I have kept Bonsai for years and they are very simple to look after.  Most people fail because they forget to water them - that's all.  Bonsai have very small pots so they dry out quickly.

I have found too much fertiliser has a negative effect, leaves drop off etc.  I fertilise once  a week and water daily.  No other secrets for me.  In spring/summer I prune where necessary.  My current tree is about 12 years old and I've had it since it was 3 or 4 years old.


----------



## Dan Crawford (20 May 2008)

Cheers Richard, what fertaliser do you use?


----------



## lstratton (20 May 2008)

I've got one that is 18years old that I my sister and I bought for my old sister, who almost killed it within a few weeks, so my mum stole it off her and I now look after it.
It is looking a bit wild and woolly as I haven't trimmed it yet.  I left it all winter and am going to do it again, but am just deciding whether to repot it.
I never fertilise mine, so would love to know what you use, I'm sure mine will love me for that!
I water whenever the soil starts to look dry, so in the summer that is everyday, but in the winter it is every few days, sometimes a week, depending on how cold it gets in the house.


----------



## Aqua Essentials (20 May 2008)

Dan Crawford said:
			
		

> Cheers Richard, what fertaliser do you use?

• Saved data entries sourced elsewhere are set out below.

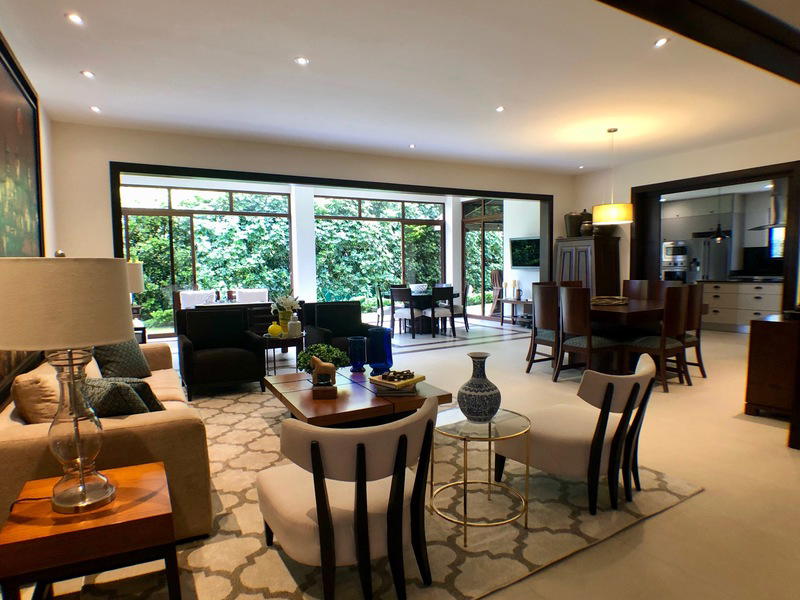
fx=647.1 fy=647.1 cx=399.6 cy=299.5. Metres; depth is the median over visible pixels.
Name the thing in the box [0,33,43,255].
painting
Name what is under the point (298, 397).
coffee table
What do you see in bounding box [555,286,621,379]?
dining chair
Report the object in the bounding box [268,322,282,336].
yellow vase
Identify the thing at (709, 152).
right wall
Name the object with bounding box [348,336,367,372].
blue vase
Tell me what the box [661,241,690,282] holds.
wall oven
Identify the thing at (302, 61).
ceiling light
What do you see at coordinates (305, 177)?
opening frame
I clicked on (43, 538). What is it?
side table
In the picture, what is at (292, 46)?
ceiling
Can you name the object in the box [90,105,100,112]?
ceiling light
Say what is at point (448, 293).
dining chair
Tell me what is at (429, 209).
window
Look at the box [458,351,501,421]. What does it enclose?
patterned vase
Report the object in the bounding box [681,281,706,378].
dining chair
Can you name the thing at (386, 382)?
book stack
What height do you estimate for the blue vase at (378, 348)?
0.336 m
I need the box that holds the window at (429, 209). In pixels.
[314,194,445,307]
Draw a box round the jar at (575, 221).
[564,211,583,236]
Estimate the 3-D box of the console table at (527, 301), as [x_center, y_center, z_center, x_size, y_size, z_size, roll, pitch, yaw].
[2.303,0.249,11.979,0.440,0.475,1.084,-3,5,-31]
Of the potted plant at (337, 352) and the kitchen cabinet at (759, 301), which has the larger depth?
the kitchen cabinet at (759, 301)
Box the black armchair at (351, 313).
[302,301,374,357]
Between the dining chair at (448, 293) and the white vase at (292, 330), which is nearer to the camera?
the white vase at (292, 330)
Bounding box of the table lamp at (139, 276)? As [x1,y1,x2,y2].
[126,260,143,319]
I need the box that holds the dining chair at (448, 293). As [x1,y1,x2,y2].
[427,285,456,338]
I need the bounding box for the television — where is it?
[510,236,539,268]
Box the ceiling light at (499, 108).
[495,105,504,112]
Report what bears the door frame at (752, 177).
in the right wall at (709, 152)
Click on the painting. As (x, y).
(32, 178)
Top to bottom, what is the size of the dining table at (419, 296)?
0.677 m
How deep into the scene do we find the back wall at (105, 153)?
7.13 m
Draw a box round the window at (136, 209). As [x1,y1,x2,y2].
[121,183,291,329]
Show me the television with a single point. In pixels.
(530, 256)
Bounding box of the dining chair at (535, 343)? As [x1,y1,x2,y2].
[525,283,560,375]
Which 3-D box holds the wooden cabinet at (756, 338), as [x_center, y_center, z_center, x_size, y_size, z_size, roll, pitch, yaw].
[3.240,0.507,5.070,1.129,0.753,0.477,-3,5,-31]
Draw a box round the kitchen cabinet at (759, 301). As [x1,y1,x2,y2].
[696,280,783,330]
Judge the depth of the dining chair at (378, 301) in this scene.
11.11 m
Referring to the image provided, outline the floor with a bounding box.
[8,315,799,599]
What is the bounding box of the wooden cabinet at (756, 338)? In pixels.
[744,312,799,421]
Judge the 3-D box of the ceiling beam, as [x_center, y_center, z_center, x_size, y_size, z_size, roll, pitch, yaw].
[1.455,-1.480,3.309,5.484,0.185,0.379,-3,5,-31]
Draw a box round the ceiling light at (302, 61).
[294,56,308,65]
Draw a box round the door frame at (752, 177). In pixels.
[627,160,799,315]
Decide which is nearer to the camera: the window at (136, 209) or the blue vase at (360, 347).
the blue vase at (360, 347)
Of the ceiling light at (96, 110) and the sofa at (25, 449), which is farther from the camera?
the ceiling light at (96, 110)
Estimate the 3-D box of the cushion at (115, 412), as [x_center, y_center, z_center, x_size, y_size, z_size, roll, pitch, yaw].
[-1.345,0.502,3.057,0.418,0.275,0.285,1,4,21]
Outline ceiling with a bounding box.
[0,0,799,176]
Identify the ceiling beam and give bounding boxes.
[597,0,799,83]
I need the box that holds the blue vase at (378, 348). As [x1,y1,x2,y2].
[366,327,392,373]
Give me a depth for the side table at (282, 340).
6.47 m
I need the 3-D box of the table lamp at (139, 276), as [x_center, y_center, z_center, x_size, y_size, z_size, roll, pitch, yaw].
[-2.494,-0.053,5.772,0.376,0.635,0.374,-3,5,-31]
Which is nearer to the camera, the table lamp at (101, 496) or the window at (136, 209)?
the table lamp at (101, 496)
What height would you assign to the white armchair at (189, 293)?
0.808 m
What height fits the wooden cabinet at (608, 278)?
1.515 m
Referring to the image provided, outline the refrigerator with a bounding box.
[691,236,730,281]
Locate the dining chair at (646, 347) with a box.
[622,286,692,391]
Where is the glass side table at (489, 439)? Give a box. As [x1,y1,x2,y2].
[431,405,530,545]
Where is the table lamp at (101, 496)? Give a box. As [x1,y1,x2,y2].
[0,256,130,516]
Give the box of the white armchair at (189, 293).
[178,290,215,308]
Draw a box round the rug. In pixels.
[83,384,701,599]
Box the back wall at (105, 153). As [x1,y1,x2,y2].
[49,121,577,336]
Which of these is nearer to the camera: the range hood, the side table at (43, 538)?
the side table at (43, 538)
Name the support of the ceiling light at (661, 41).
in the ceiling
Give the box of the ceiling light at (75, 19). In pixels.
[66,12,84,25]
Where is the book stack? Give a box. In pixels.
[368,370,423,392]
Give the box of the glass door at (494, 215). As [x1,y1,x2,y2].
[462,197,503,317]
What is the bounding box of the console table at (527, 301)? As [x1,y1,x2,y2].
[497,298,533,326]
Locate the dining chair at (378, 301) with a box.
[374,284,388,327]
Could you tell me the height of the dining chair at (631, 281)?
0.966 m
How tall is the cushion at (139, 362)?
0.348 m
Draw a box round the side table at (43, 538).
[0,461,177,599]
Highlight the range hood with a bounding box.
[747,183,786,231]
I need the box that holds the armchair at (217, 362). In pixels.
[175,306,266,399]
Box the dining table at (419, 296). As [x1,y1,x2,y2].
[396,290,460,333]
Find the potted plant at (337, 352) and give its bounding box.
[296,342,350,373]
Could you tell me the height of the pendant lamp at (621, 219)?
0.999 m
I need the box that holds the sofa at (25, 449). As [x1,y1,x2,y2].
[0,341,212,540]
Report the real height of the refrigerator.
1.690 m
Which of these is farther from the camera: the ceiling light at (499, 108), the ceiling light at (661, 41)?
the ceiling light at (499, 108)
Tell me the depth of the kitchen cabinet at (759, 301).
10.37 m
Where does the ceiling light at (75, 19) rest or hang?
in the ceiling
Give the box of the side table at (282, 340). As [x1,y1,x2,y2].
[259,332,305,375]
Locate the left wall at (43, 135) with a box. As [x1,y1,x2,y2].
[0,28,57,411]
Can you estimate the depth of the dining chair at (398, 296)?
10.46 m
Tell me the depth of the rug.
2.96 m
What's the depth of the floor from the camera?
3.89 m
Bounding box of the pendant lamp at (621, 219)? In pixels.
[591,127,634,224]
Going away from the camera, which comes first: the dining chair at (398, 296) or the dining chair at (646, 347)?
the dining chair at (646, 347)
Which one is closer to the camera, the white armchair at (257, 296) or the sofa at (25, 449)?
the sofa at (25, 449)
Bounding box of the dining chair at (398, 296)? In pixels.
[389,286,418,338]
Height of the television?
0.567 m
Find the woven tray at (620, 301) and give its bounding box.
[591,295,628,305]
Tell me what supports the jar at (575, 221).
on the wooden cabinet at (608, 278)
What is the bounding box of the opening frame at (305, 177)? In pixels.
[113,160,553,303]
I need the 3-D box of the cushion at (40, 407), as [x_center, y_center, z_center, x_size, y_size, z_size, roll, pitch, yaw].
[-1.659,0.464,3.035,0.230,0.323,0.509,-3,5,-31]
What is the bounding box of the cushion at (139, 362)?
[92,339,150,378]
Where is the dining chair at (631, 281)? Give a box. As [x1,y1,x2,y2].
[622,279,650,300]
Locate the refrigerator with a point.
(706, 261)
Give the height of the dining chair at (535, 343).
0.971 m
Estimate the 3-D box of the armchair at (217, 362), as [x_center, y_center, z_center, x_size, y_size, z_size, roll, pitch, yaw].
[-1.742,0.479,6.185,0.731,0.782,0.742,-3,5,-31]
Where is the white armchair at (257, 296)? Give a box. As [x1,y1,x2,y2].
[235,288,269,303]
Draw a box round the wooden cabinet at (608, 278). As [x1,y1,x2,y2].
[555,236,620,297]
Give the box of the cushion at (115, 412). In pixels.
[82,376,162,416]
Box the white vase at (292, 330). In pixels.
[287,314,300,337]
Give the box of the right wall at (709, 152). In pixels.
[567,127,799,307]
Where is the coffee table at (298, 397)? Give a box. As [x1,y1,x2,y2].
[265,366,453,426]
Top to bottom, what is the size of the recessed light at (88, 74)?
0.012 m
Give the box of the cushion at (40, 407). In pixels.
[11,363,63,423]
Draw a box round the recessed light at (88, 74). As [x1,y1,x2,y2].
[81,70,94,78]
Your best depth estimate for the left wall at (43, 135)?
5.15 m
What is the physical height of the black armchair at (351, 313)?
0.797 m
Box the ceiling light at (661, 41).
[653,37,669,46]
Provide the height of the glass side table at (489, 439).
0.465 m
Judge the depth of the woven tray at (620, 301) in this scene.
6.77 m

Nothing special - just a commercially available one that I've had for years.  I think it's Chempak or something like that.


----------



## Joecoral (20 May 2008)

i've always fancied one but never given it a go. where does one acquire a Bonsai, are there special bonsai shops or can you get them from a garden centre?


----------



## Dan Crawford (20 May 2008)

you can get them in Wyvales etc but i bet it's like anything, if you go to a fish breeder you generally get better fish and so on so i suppose your local Bonsai club would be the best place to go although it might be a bit more expensive?


----------



## Iliveinazoo (20 May 2008)

I'm not an expert keeper but I've had one large one for about 2 years and a smaller one for about 1 year.  as mentioned by others you only water when the soil looks dry, a really small thin bit of wood/plastic to poke down into the soil will tell you how wet/dry the soil is underneath the surface but don't poke about too much because you may damage the roots.

I use a test-tube-style drip feeder especially for bonzais as a fertliser. They seem to work better for me than adding the liquid ferts to the watering can once a week.

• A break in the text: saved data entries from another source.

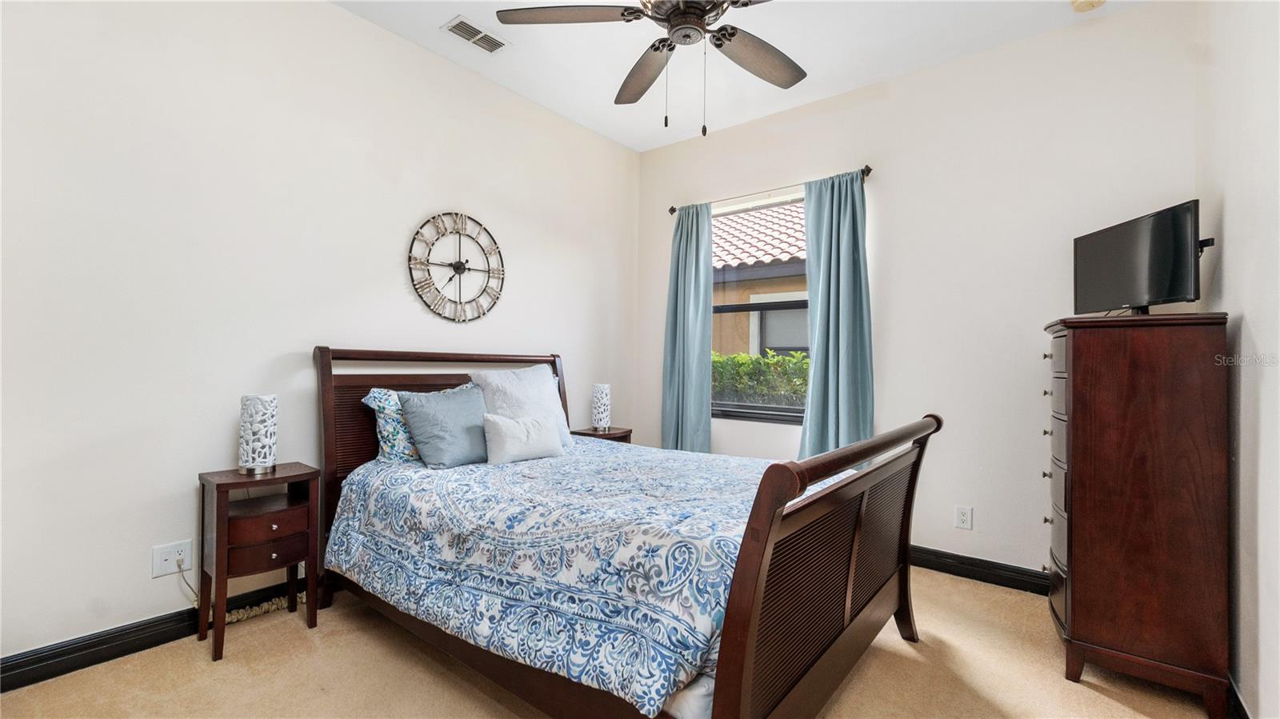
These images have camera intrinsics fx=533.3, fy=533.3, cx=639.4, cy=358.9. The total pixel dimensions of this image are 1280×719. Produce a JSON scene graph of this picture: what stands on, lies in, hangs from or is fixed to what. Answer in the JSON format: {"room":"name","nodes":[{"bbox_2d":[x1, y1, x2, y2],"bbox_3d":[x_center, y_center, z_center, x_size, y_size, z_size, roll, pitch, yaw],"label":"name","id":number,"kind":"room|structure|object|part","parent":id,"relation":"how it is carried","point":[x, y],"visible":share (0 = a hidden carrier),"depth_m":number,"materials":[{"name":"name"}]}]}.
{"room":"bedroom","nodes":[
{"label":"bedroom","id":0,"kind":"room"},
{"bbox_2d":[0,0,643,668],"bbox_3d":[-1.303,-0.281,2.862,0.149,2.793,4.123,0,-1,39],"label":"left wall","id":1,"kind":"structure","parent":0,"point":[336,14],"depth_m":2.22,"materials":[{"name":"white paint"}]},
{"bbox_2d":[0,575,313,691],"bbox_3d":[-1.383,1.058,2.645,0.016,0.110,3.670,0,-1,39],"label":"baseboard","id":2,"kind":"structure","parent":1,"relation":"attached to","point":[54,663],"depth_m":1.96,"materials":[{"name":"black paint"}]},
{"bbox_2d":[151,539,193,578],"bbox_3d":[-1.815,0.775,2.071,0.011,0.117,0.115,0,-1,39],"label":"wall socket","id":3,"kind":"object","parent":1,"relation":"attached to","point":[167,565],"visible":0.93,"depth_m":2.07,"materials":[{"name":"white plastic"}]},
{"bbox_2d":[177,560,310,625],"bbox_3d":[-1.651,0.965,2.317,0.105,0.277,0.487,0,-1,39],"label":"power cord","id":4,"kind":"object","parent":3,"relation":"attached to","point":[253,613],"visible":0.5,"depth_m":2.29,"materials":[{"name":"plastic"}]},
{"bbox_2d":[407,212,504,322],"bbox_3d":[-1.022,-0.522,3.037,0.034,0.634,0.615,0,-1,39],"label":"wall clock","id":5,"kind":"object","parent":1,"relation":"attached to","point":[459,273],"visible":0.99,"depth_m":3.01,"materials":[{"name":"metal"}]},
{"bbox_2d":[0,564,1222,718],"bbox_3d":[0.010,1.173,1.664,3.396,0.100,3.935,0,-1,39],"label":"carpet floor","id":6,"kind":"structure","parent":0,"point":[320,635],"depth_m":1.87,"materials":[{"name":"beige carpet"}]},
{"bbox_2d":[196,460,324,660],"bbox_3d":[-1.539,0.792,2.164,0.323,0.644,0.371,0,-1,39],"label":"nightstand","id":7,"kind":"object","parent":6,"relation":"on","point":[221,485],"visible":0.92,"depth_m":2.09,"materials":[{"name":"brown wood"}]},
{"bbox_2d":[237,393,278,474],"bbox_3d":[-1.583,0.310,2.214,0.137,0.322,0.134,0,-1,39],"label":"table lamp","id":8,"kind":"object","parent":7,"relation":"on","point":[255,428],"visible":1,"depth_m":2.17,"materials":[{"name":"white ceramic"}]},
{"bbox_3d":[-1.463,0.759,2.093,0.060,0.098,0.227,0,-1,39],"label":"drawer","id":9,"kind":"part","parent":7,"relation":"part of","materials":[{"name":"brown wood"}]},
{"bbox_3d":[-1.454,0.663,2.092,0.049,0.107,0.237,0,-1,39],"label":"drawer","id":10,"kind":"part","parent":7,"relation":"part of","materials":[{"name":"brown wood"}]},
{"bbox_2d":[569,426,634,444],"bbox_3d":[-0.278,0.806,3.714,0.343,0.618,0.407,0,-1,39],"label":"nightstand","id":11,"kind":"object","parent":6,"relation":"on","point":[626,432],"visible":0.17,"depth_m":3.66,"materials":[{"name":"brown wood"}]},
{"bbox_2d":[591,383,611,432],"bbox_3d":[-0.265,0.331,3.699,0.129,0.322,0.128,0,-1,39],"label":"table lamp","id":12,"kind":"object","parent":11,"relation":"on","point":[605,398],"visible":1,"depth_m":3.65,"materials":[{"name":"white ceramic"}]},
{"bbox_2d":[314,348,943,718],"bbox_3d":[-0.162,0.537,2.260,2.217,1.165,1.579,0,-1,39],"label":"bed","id":13,"kind":"object","parent":6,"relation":"on","point":[746,602],"visible":0.9,"depth_m":1.61,"materials":[{"name":"brown wood"}]},
{"bbox_3d":[-0.983,0.534,2.986,0.202,1.157,1.348,0,-1,39],"label":"headboard","id":14,"kind":"part","parent":13,"relation":"part of","materials":[{"name":"brown wood"}]},
{"bbox_2d":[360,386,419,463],"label":"patterned pillow","id":15,"kind":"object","parent":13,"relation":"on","point":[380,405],"visible":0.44,"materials":[{"name":"multicoloured fabric"}]},
{"bbox_2d":[322,436,857,715],"bbox_3d":[-0.104,0.683,2.335,1.854,0.422,1.583,0,-1,39],"label":"comforter","id":16,"kind":"object","parent":13,"relation":"on","point":[589,446],"visible":0.7,"depth_m":1.67,"materials":[{"name":"blue fabric"}]},
{"bbox_2d":[396,387,490,467],"bbox_3d":[-0.885,0.320,2.534,0.259,0.340,0.466,0,-1,39],"label":"gray pillow","id":17,"kind":"object","parent":16,"relation":"on","point":[424,428],"visible":0.96,"depth_m":2.43,"materials":[{"name":"fabric"}]},
{"bbox_2d":[470,364,572,449],"bbox_3d":[-0.601,0.261,2.850,0.292,0.446,0.534,0,-1,39],"label":"white pillow","id":18,"kind":"object","parent":16,"relation":"on","point":[522,375],"visible":0.61,"depth_m":2.77,"materials":[{"name":"white fabric"}]},
{"bbox_2d":[481,412,564,464],"bbox_3d":[-0.566,0.376,2.582,0.153,0.227,0.445,0,-1,39],"label":"white pillow","id":19,"kind":"object","parent":16,"relation":"on","point":[506,421],"visible":0.99,"depth_m":2.51,"materials":[{"name":"white fabric"}]},
{"bbox_3d":[0.674,0.672,1.769,0.147,0.916,1.453,0,-1,39],"label":"footboard","id":20,"kind":"part","parent":13,"relation":"part of","materials":[{"name":"brown wood"}]},
{"bbox_2d":[1041,310,1233,718],"bbox_3d":[1.849,0.504,2.051,0.455,1.294,0.718,0,-1,39],"label":"tall dresser","id":21,"kind":"object","parent":6,"relation":"on","point":[1073,428],"visible":0.99,"depth_m":1.78,"materials":[{"name":"brown wood"}]},
{"bbox_3d":[1.562,0.468,1.998,0.081,1.131,0.359,0,-1,39],"label":"drawers","id":22,"kind":"part","parent":21,"relation":"part of","materials":[{"name":"wood"}]},
{"bbox_2d":[1072,199,1203,317],"bbox_3d":[1.911,-0.350,2.083,0.192,0.403,0.563,0,-1,3],"label":"television","id":23,"kind":"object","parent":21,"relation":"on","point":[1156,284],"visible":0.97,"depth_m":2.01,"materials":[{"name":"black plastic"}]},
{"bbox_2d":[330,0,1159,151],"bbox_3d":[0.063,-1.718,1.716,3.508,0.109,4.033,0,-1,39],"label":"ceiling","id":24,"kind":"structure","parent":0,"point":[760,35],"depth_m":2.84,"materials":[{"name":"white paint"}]},
{"bbox_2d":[442,15,507,52],"bbox_3d":[-0.839,-1.659,2.743,0.166,0.013,0.301,0,-1,39],"label":"ceiling vent","id":25,"kind":"object","parent":24,"relation":"attached to","point":[473,30],"visible":0.99,"depth_m":2.73,"materials":[{"name":"white metal"}]},
{"bbox_2d":[496,0,809,135],"bbox_3d":[0.214,-1.220,1.900,1.281,0.851,1.269,0,-1,39],"label":"ceiling fan","id":26,"kind":"object","parent":24,"relation":"hanging from","point":[730,39],"visible":0.99,"depth_m":1.97,"materials":[{"name":"metal"}]},
{"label":"fan blade","id":27,"kind":"part","parent":26,"relation":"part of","materials":[{"name":"brown wood"}]},
{"bbox_3d":[0.020,-1.166,2.217,0.237,0.050,0.542,1,-1,-13],"label":"fan blade","id":28,"kind":"part","parent":26,"relation":"part of","materials":[{"name":"brown wood"}]},
{"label":"motor housing","id":29,"kind":"part","parent":26,"relation":"part of","materials":[{"name":"metal"}]},
{"bbox_3d":[0.458,-1.158,2.094,0.335,0.046,0.480,0,-1,39],"label":"fan blade","id":30,"kind":"part","parent":26,"relation":"part of","materials":[{"name":"brown wood"}]},
{"bbox_2d":[1069,0,1106,11],"bbox_3d":[2.027,-1.617,2.400,0.136,0.044,0.134,0,-1,39],"label":"smoke detector","id":31,"kind":"object","parent":24,"relation":"attached to","point":[1074,1],"visible":0.99,"depth_m":2.41,"materials":[{"name":"beige plastic"}]},
{"bbox_2d":[633,0,1204,582],"bbox_3d":[1.256,-0.247,3.329,3.220,2.808,0.152,0,-1,39],"label":"back wall","id":32,"kind":"structure","parent":0,"point":[890,290],"depth_m":2.84,"materials":[{"name":"white paint"}]},
{"bbox_2d":[711,192,809,424],"bbox_3d":[0.846,-0.323,3.623,1.048,1.488,0.108,0,-1,39],"label":"window","id":33,"kind":"structure","parent":32,"relation":"in","point":[781,306],"depth_m":3.65,"materials":[{"name":"glass"}]},
{"bbox_2d":[667,164,874,214],"bbox_3d":[0.818,-1.099,3.554,1.437,0.064,0.111,0,-1,39],"label":"curtain rod","id":34,"kind":"object","parent":32,"relation":"attached to","point":[869,170],"visible":0.72,"depth_m":3.44,"materials":[{"name":"metal"}]},
{"bbox_2d":[660,203,713,453],"bbox_3d":[0.334,-0.053,3.824,0.429,2.132,0.116,0,-1,39],"label":"left curtain","id":35,"kind":"object","parent":34,"relation":"hanging from","point":[677,375],"visible":0.87,"depth_m":3.82,"materials":[{"name":"teal fabric"}]},
{"bbox_2d":[799,168,874,462],"bbox_3d":[1.165,-0.094,3.173,0.456,2.039,0.122,0,-1,39],"label":"right curtain","id":36,"kind":"object","parent":34,"relation":"hanging from","point":[832,282],"visible":0.82,"depth_m":3.18,"materials":[{"name":"teal fabric"}]},
{"bbox_2d":[954,504,972,529],"bbox_3d":[1.715,0.840,2.827,0.074,0.117,0.009,0,-1,39],"label":"wall socket","id":37,"kind":"object","parent":32,"relation":"attached to","point":[964,517],"visible":0.98,"depth_m":2.83,"materials":[{"name":"white plastic"}]},
{"bbox_2d":[908,544,1051,595],"bbox_3d":[1.233,1.097,3.209,3.196,0.113,0.017,0,-1,39],"label":"baseboard","id":38,"kind":"structure","parent":32,"relation":"attached to","point":[994,576],"depth_m":2.76,"materials":[{"name":"black paint"}]},
{"bbox_2d":[1195,0,1279,718],"bbox_3d":[1.309,-0.253,0.836,0.150,2.805,3.770,0,-1,39],"label":"right wall","id":39,"kind":"structure","parent":0,"point":[1255,332],"depth_m":1.62,"materials":[{"name":"white paint"}]},
{"bbox_2d":[1226,673,1251,718],"bbox_3d":[1.234,1.088,0.901,0.016,0.110,3.094,0,-1,39],"label":"baseboard","id":40,"kind":"structure","parent":39,"relation":"attached to","point":[1237,697],"depth_m":1.66,"materials":[{"name":"paint"}]},
{"label":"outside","id":41,"kind":"structure","parent":0,"visible":0},
{"bbox_2d":[711,200,810,362],"label":"neighboring house","id":42,"kind":"structure","parent":41,"point":[753,218],"depth_m":7.68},
{"label":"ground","id":43,"kind":"structure","parent":41,"visible":0},
{"bbox_2d":[712,349,808,406],"bbox_3d":[1.620,0.651,6.398,5.858,1.542,0.991,0,-1,39],"label":"hedge","id":44,"kind":"object","parent":43,"relation":"on","point":[778,362],"visible":0.18,"depth_m":6.19,"materials":[{"name":"green plant"}]}
]}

On where to get one - it seems that every garden centre has a section for them. My 2 year old I bought at 1/2 price from a DIY shop.


----------



## Luketendo (20 May 2008)

My Maidenhead Aquatics has some really expensive and nice looking (and old) bonsais.


----------



## Aqua Essentials (20 May 2008)

For people new to bonsai, go to B&Q or Homebase - everyone I have ever gone to sells them.  They start at about Â£10

You can also get cool Japanese gear for bonsais on Ebay - lovely scissors, trimming tools and fertilisers


----------